一般認為在瓦加斯之後,巴西國內的民眾主義氛圍並不濃厚。巴西勞工黨(PT, Partido dos Trabalhadores )是一個從教會基層組織轉化而來的政黨,六七十年代的拉美解放神學(即將共產主義思想與天主教教義相結合)對其影響巨大,同時勞工黨與工會聯繫緊密,也團結了中產階級中的馬克思主義力量。勞工黨在建立初期即通過各種方式反抗軍政府,包括羅塞夫總統在內都曾經被捕入獄。巴西民主化以來,勞工黨投身選舉,曆經多次失敗,競選綱領也愈發溫和,於2003年終於在盧拉的領導下獲得政權,一直執政到2016年繼任者羅塞夫被彈劾下台。儘管由於經濟形勢的惡化和貪腐案導致勞工黨後期非常狼狽,但勞工黨領導下的巴西取得了矚目的社會成就,全國有上千萬人脫貧成為中產階級,巴西社會也徹底戰勝了種族主義,成為世界上民族融合的楷模。勞工黨同樣體現了很多民眾主義的元素,盧拉儘管背負諸多指控,在2018年大選前依然是全國30%左右選民心中的不二的總統人選,其個人魅力毋容置疑。巴西社會在羅塞夫執政後期涇渭分明地劃分為支持勞工黨和反對勞工黨的兩股勢力,也符合民眾主義導致二元對立的特點。

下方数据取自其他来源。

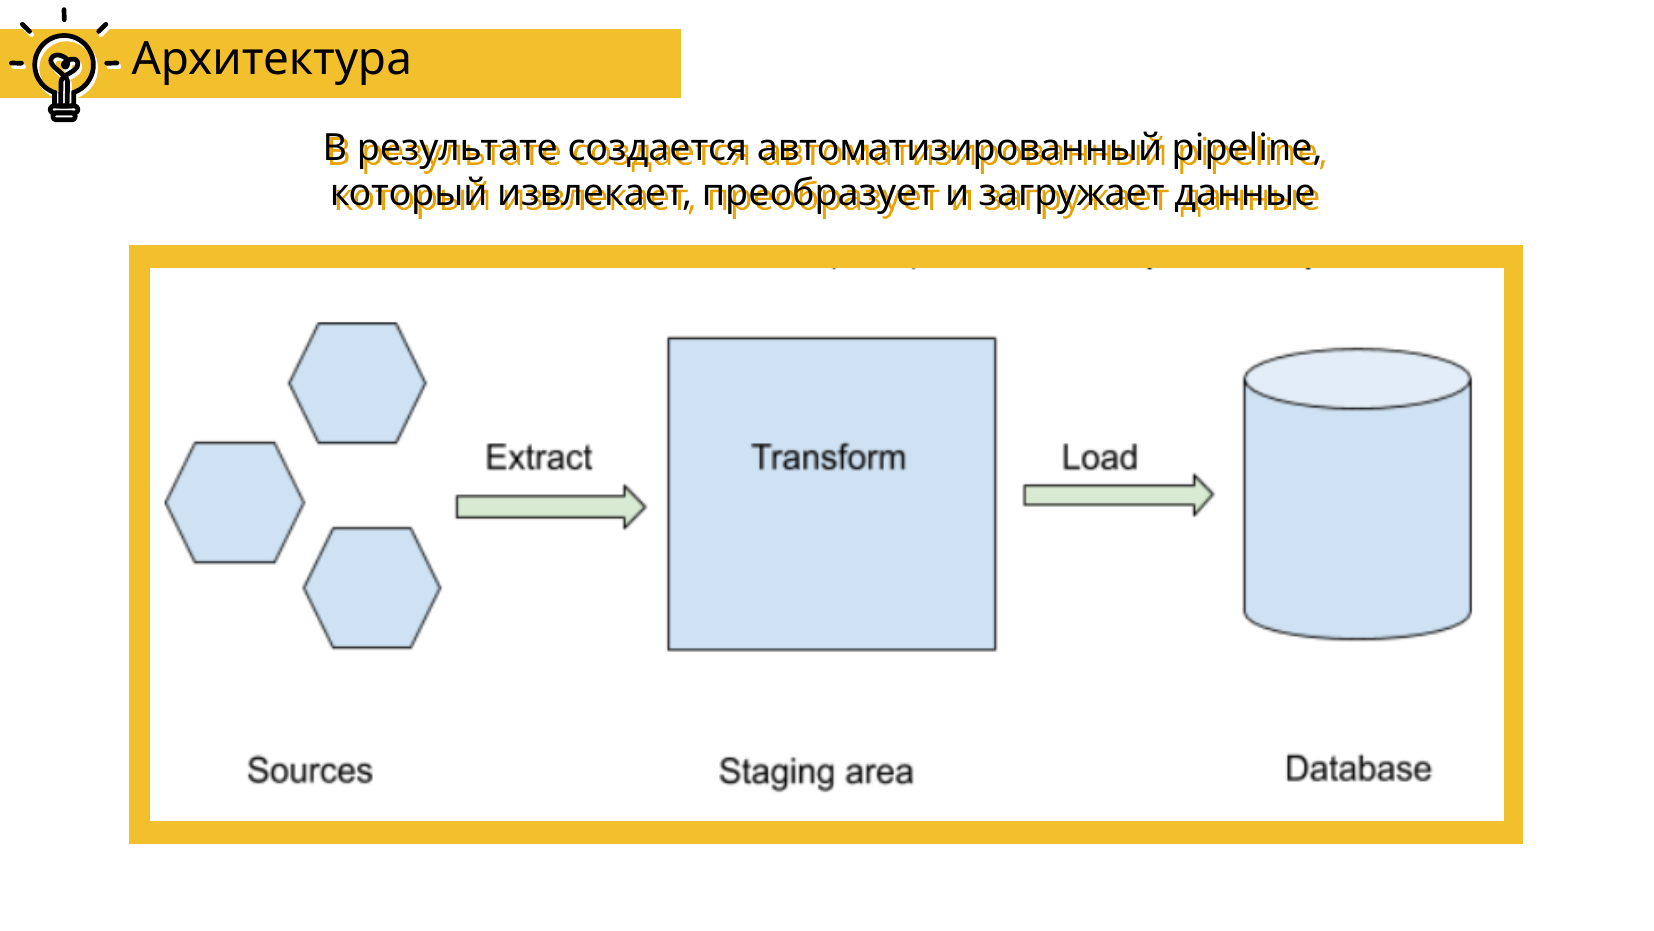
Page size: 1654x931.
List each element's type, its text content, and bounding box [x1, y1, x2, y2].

title Архитектура [131, 16, 578, 97]
title В результате создается автоматизированный pipeline, который извлекает, преобразует и загружает данные [265, 88, 1381, 248]
picture [150, 268, 1504, 821]
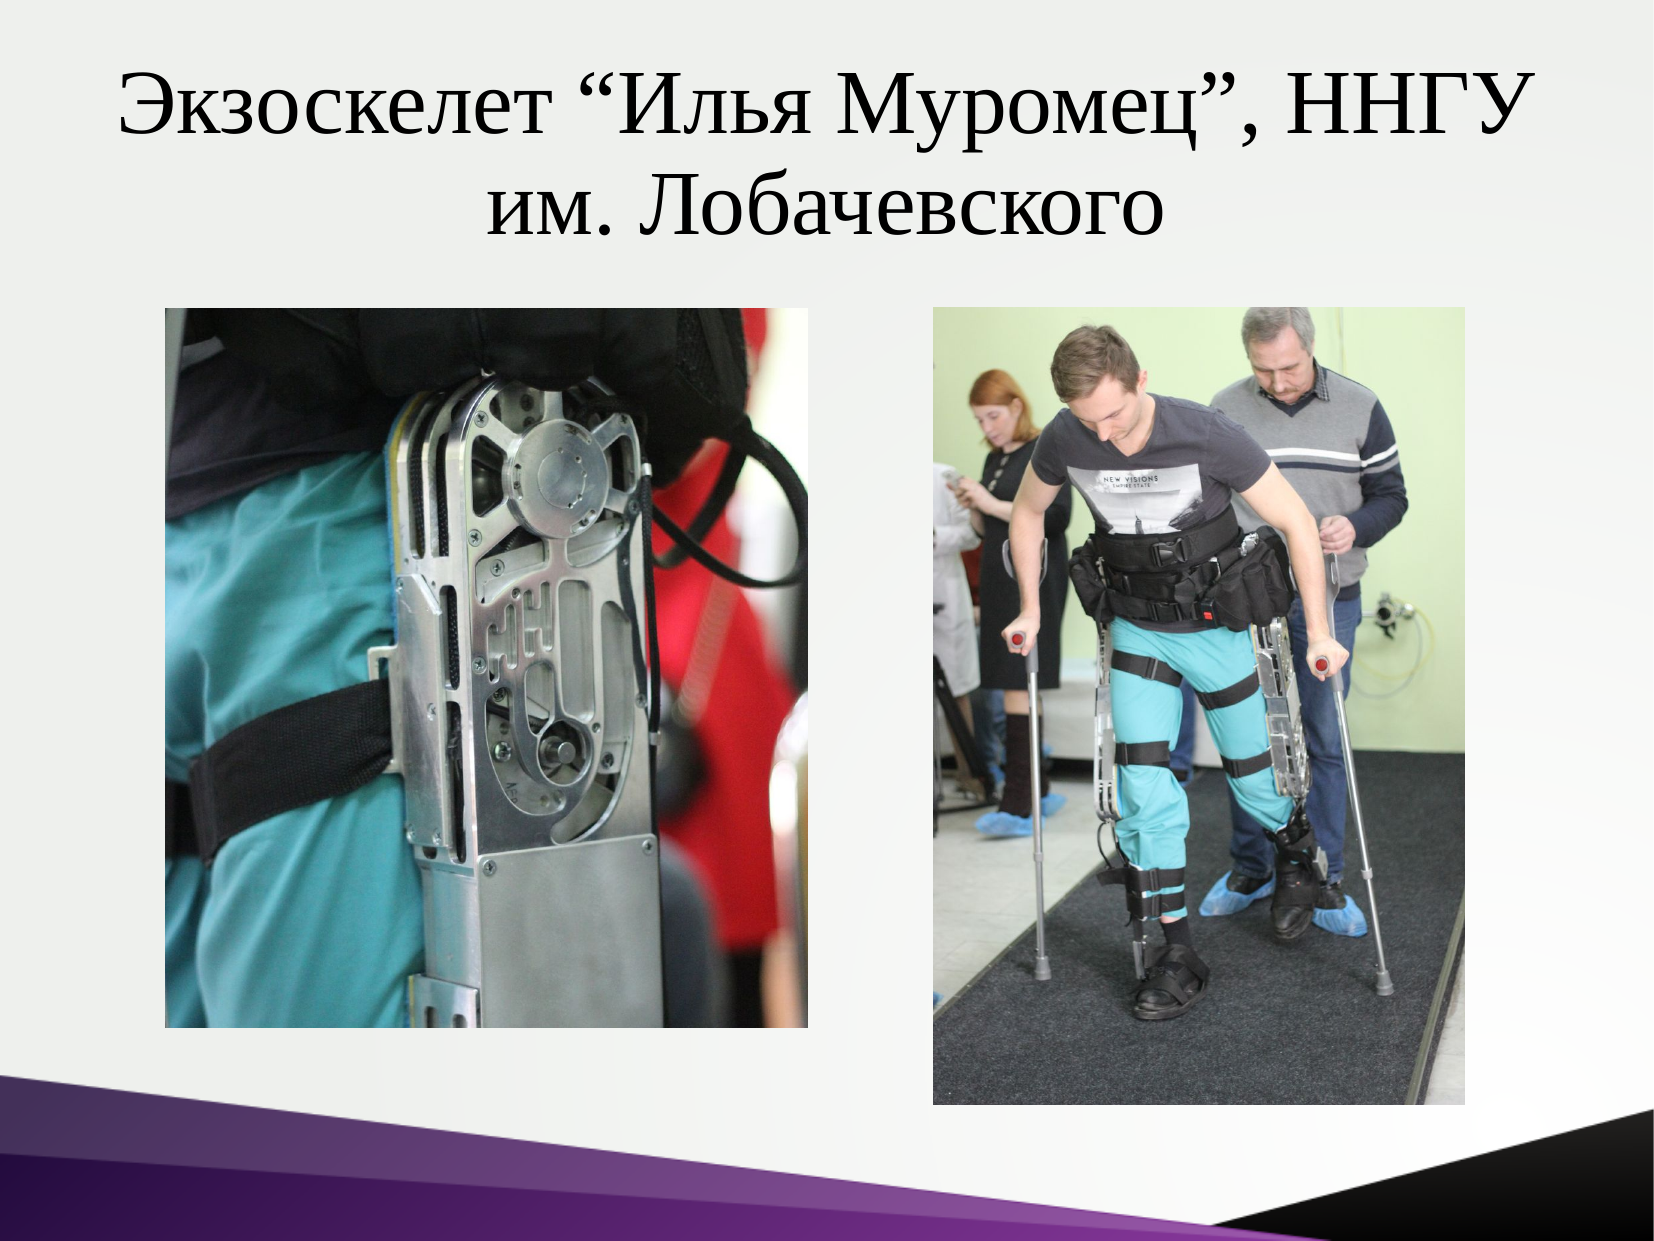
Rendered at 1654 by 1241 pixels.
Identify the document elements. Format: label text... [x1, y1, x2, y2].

title Экзоскелет “Илья Муромец”, ННГУ им. Лобачевского [82, 49, 1571, 257]
picture [0, 0, 1654, 1241]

庇隆主義從誕生伊始就從未離開過阿根廷的政治舞台。在經曆了2001年災難性的經濟危機後,阿根廷在短短的五個月內五次更換總統,最終來自庇隆建立的正義黨的基什內爾穩定住了局勢,開啟了基什內爾(Kirchner)夫婦十四年的執政時期。基什內爾年輕時是正義黨青年組織成員,他上台後對軍政府時期針對左派及庇隆力量的殘酷迫害進行了清算,與其他國家如巴西、秘魯、南非不同,阿根廷沒有採取和解的方式,而是通過“正義湧現”(Justice Cascade)的方式比較激進地將涉案人員送上了法庭,當然,這樣的“正義”也帶來了社會分裂的副作用。2010年基什內爾因病去世後,其妻子克里斯蒂娜接替總統職位,雖然政策相對溫和,但依舊無法彌補二元社會的裂痕,也未能有效阻止阿根廷經濟的進一步衰落。2015年右翼的馬克里政權開始執政。伯格爾教授特別提到克里斯蒂娜剛剛決定在今年9月的大選中以副手的身份參選,曆史與現實重新走到了一起。克里斯蒂娜今年剛剛出版的新書《真誠地》(Sinceramente)銷量斐然,書中,她使用了大量民眾主義語言,令人們聯想起1951年艾娃·庇隆的經典之作《我生命的原因》(La Razón de mi Vida)。曾經輝煌的阿根廷就這樣在民眾主義的籠罩下持續搖擺與沉淪下去,難以看到希望。

無論是正面或負面的影響,民眾主義都在拉丁美洲打下了深深的烙印,並在全球交流日益密切的曆史進程中與世界其他的角落產生了密切的聯繫。講座的最後,伯格爾教授向我們介紹了阿根廷學者拉克勞(Ernesto Laclau)深入研究(新)民眾主義的著作《民眾主義的原因》(La Razón Populista),書中不乏哲學思考,指出人的言語不僅僅是現實的延伸物,而是在某種程度上創造了現實。作者對民眾主義整體持正面評價,認為民眾主義是民眾打擊精英階層既有地位的最佳方式,儘管存在各種問題,卻也別無選擇。